Stored items from a collection:
········
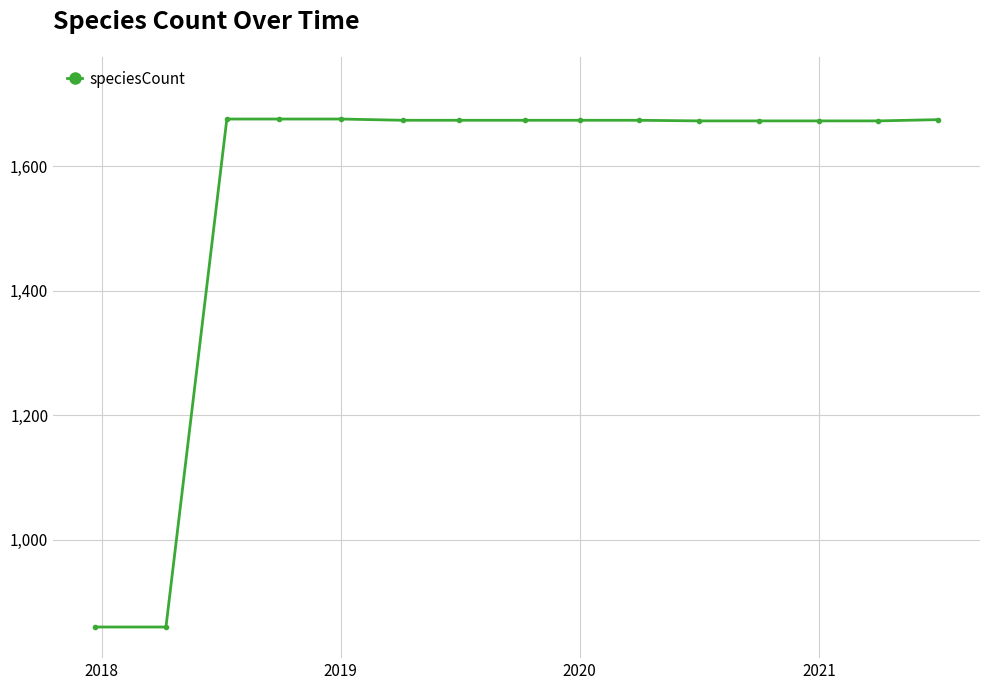

What is the minimum value shown in the chart?

860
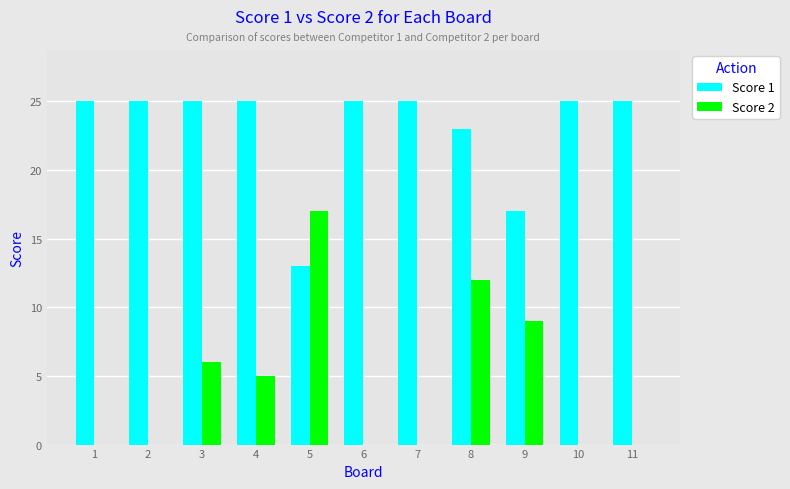

Count the Score 1 values in the range 23 to 25.

9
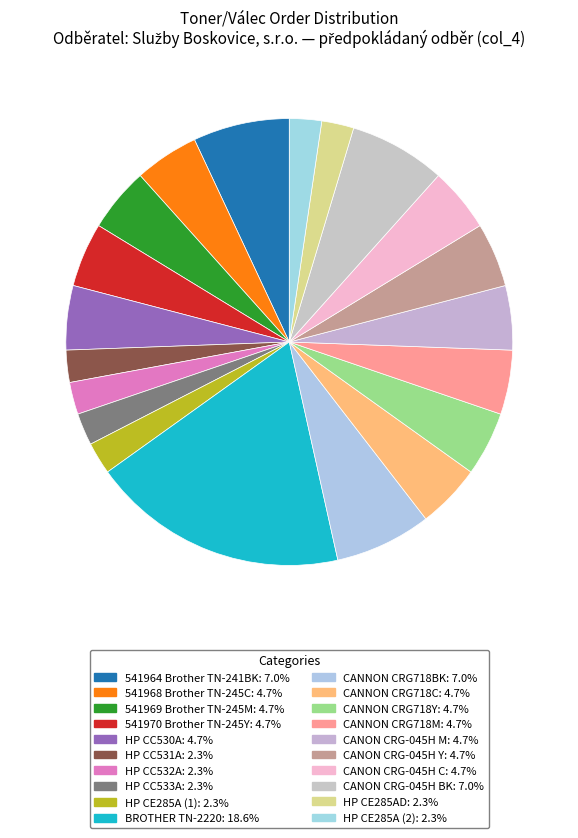

Count the number of slices in the pie.

20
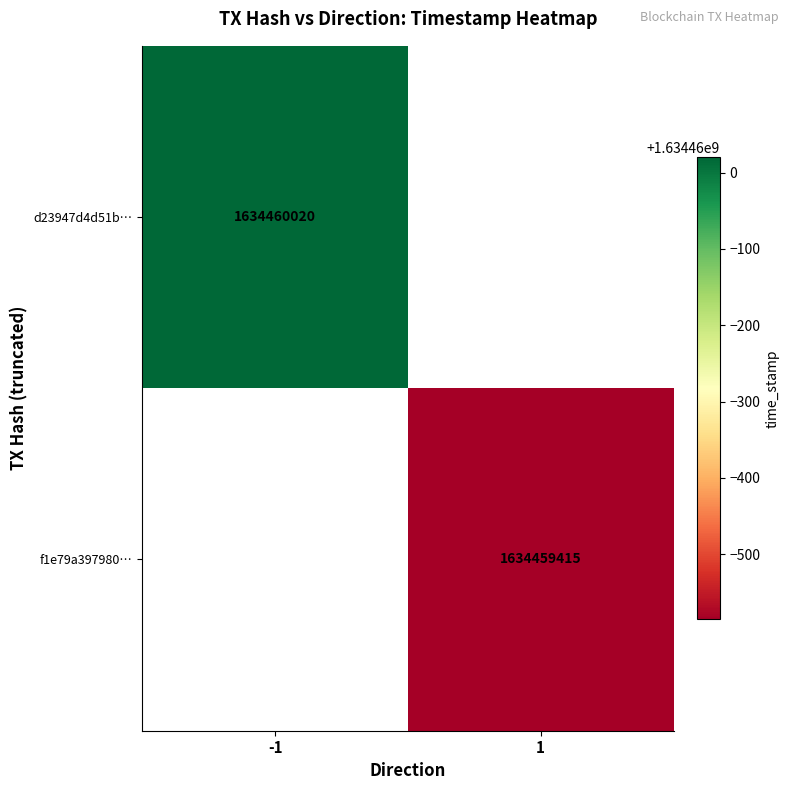

The f1e79a3979801d4a06fe4abe4230da373ed9974 series shows 1 at 0. True or false?

False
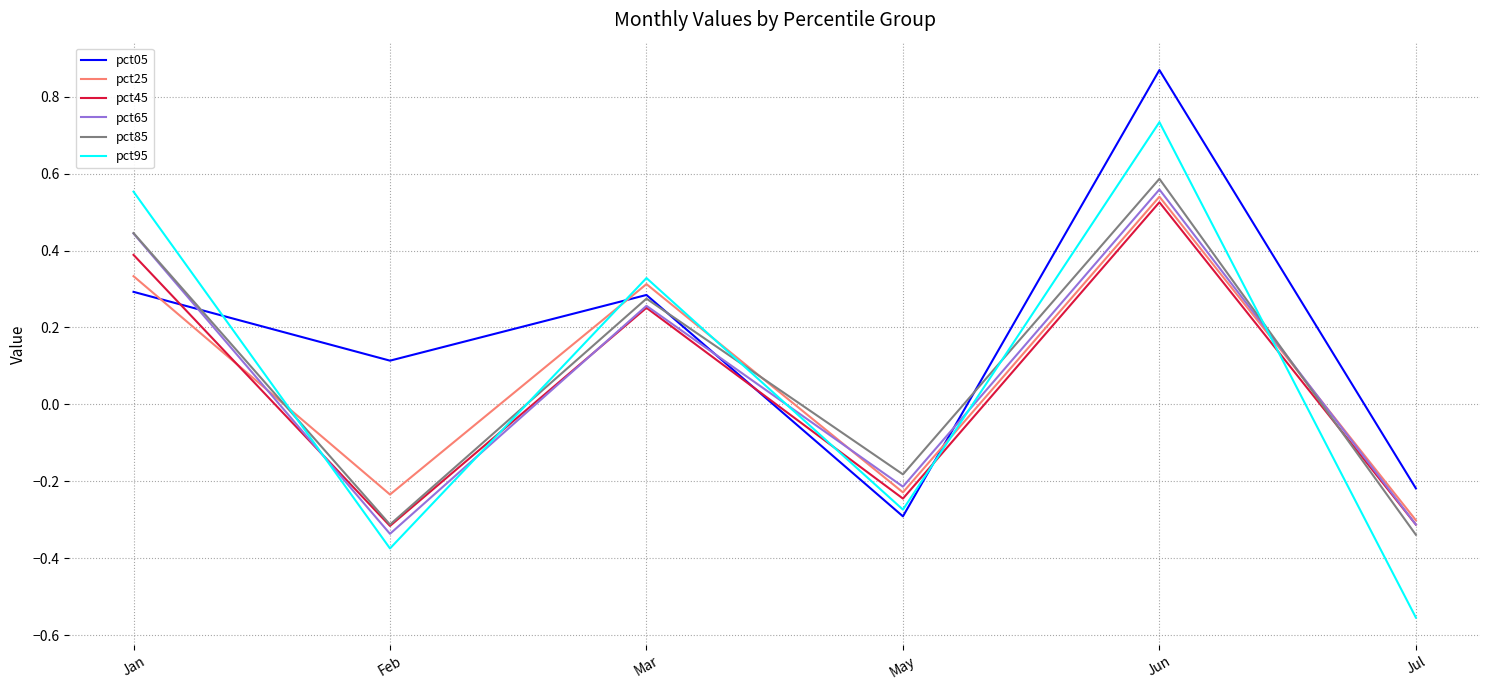

Is it true that pct85 equals -0.3 at Feb?

True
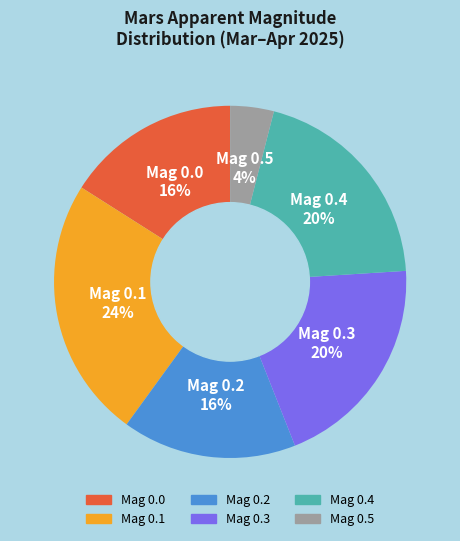

To the nearest percent, what is the difference between the largest and smallest slice percentages?

20%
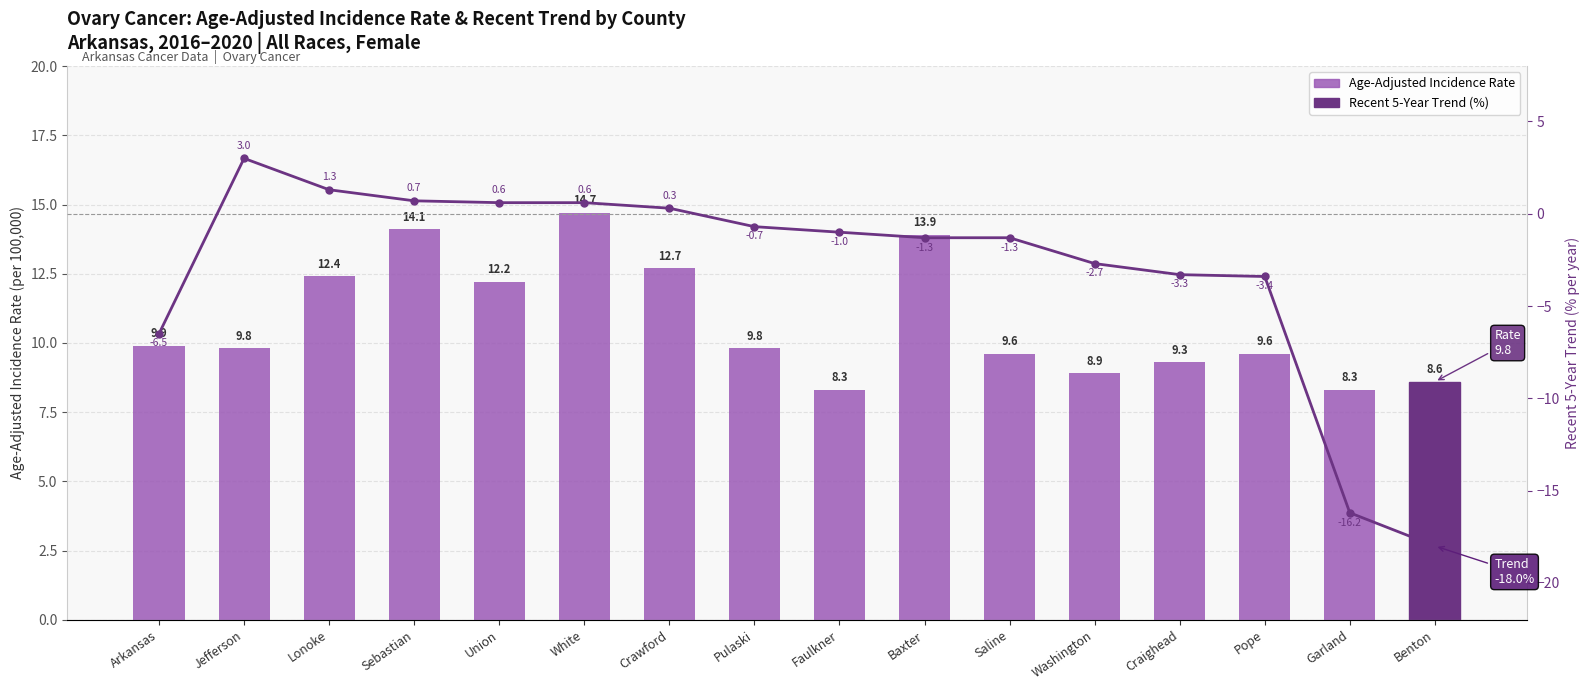

What is the average value of the Age-Adjusted Incidence Rate series?

10.8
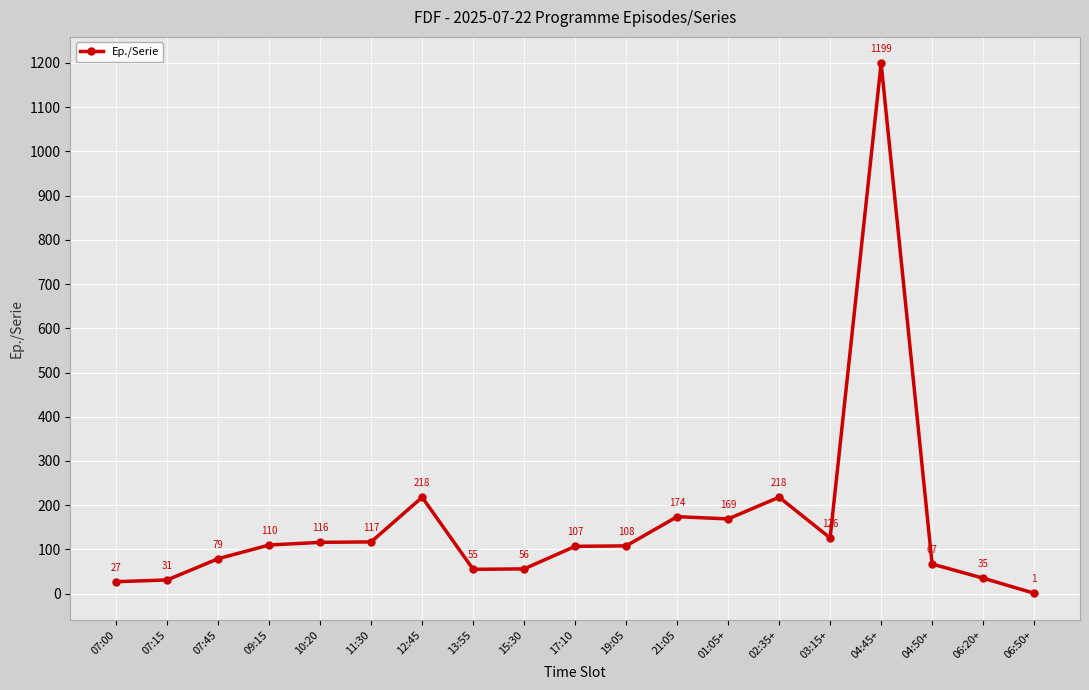

Which label corresponds to the smallest value in the chart?

06:50+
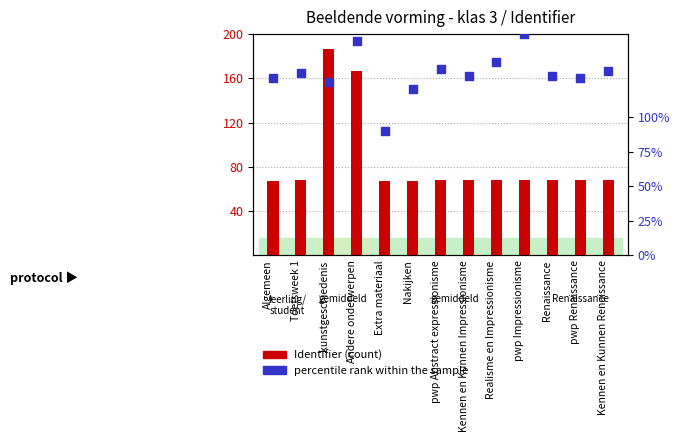

Which series contains the lowest Y value?

Identifier (count)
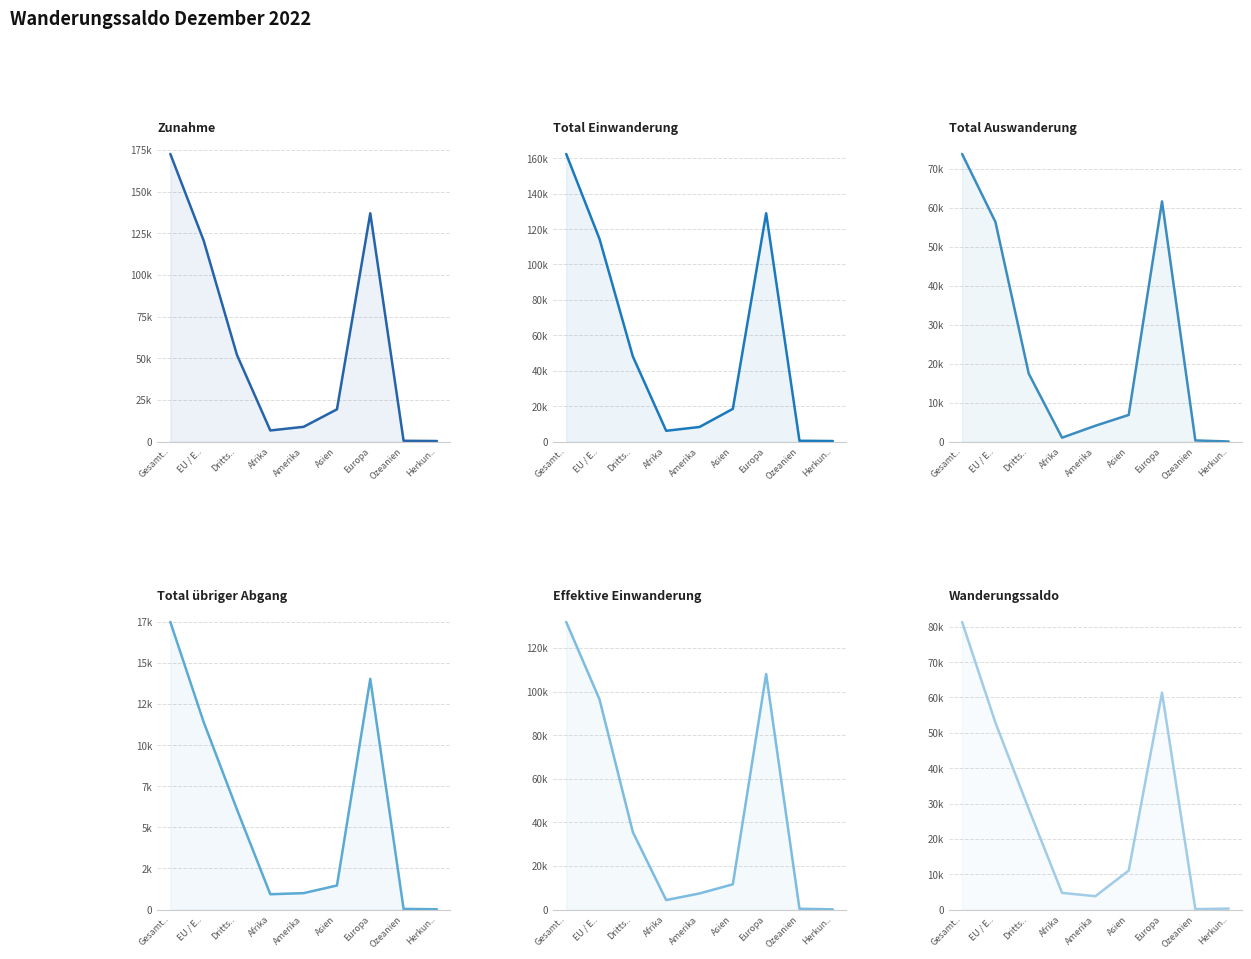

List the series in order of their peak value, lowest first.

Total übriger Abgang, Total Auswanderung, Wanderungssaldo, Effektive Einwanderung, Total Einwanderung, Zunahme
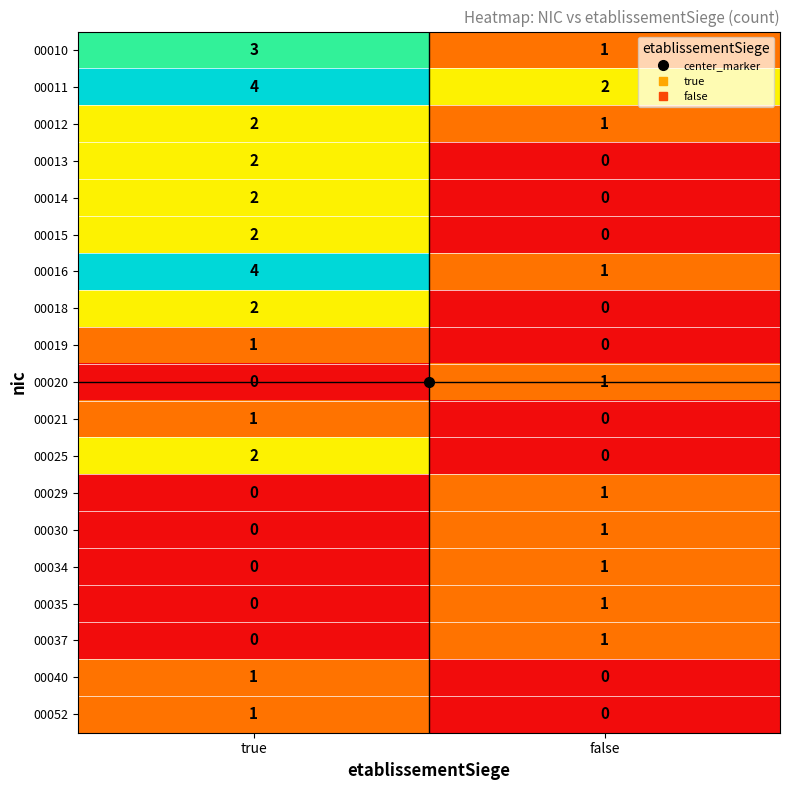

Which series changed the most between true and false?

00016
········
▸ **Requirement**: Update the records starting at the line that contains "Count the Score" and ending at the line that contains "Total übriger Abgang, Total" by replacing "chart" with "graph" and changing nothing else. Give only those lines, and leave out the pictures.

▸ **Response to this task**:
Count the Score 1 values in the range 23 to 25.

9

Count the number of slices in the pie.

20

The f1e79a3979801d4a06fe4abe4230da373ed9974 series shows 1 at 0. True or false?

False

Is it true that pct85 equals -0.3 at Feb?

True

To the nearest percent, what is the difference between the largest and smallest slice percentages?

20%

What is the average value of the Age-Adjusted Incidence Rate series?

10.8

Which label corresponds to the smallest value in the graph?

06:50+

Which series contains the lowest Y value?

Identifier (count)

List the series in order of their peak value, lowest first.

Total übriger Abgang, Total Auswanderung, Wanderungssaldo, Effektive Einwanderung, Total Einwanderung, Zunahme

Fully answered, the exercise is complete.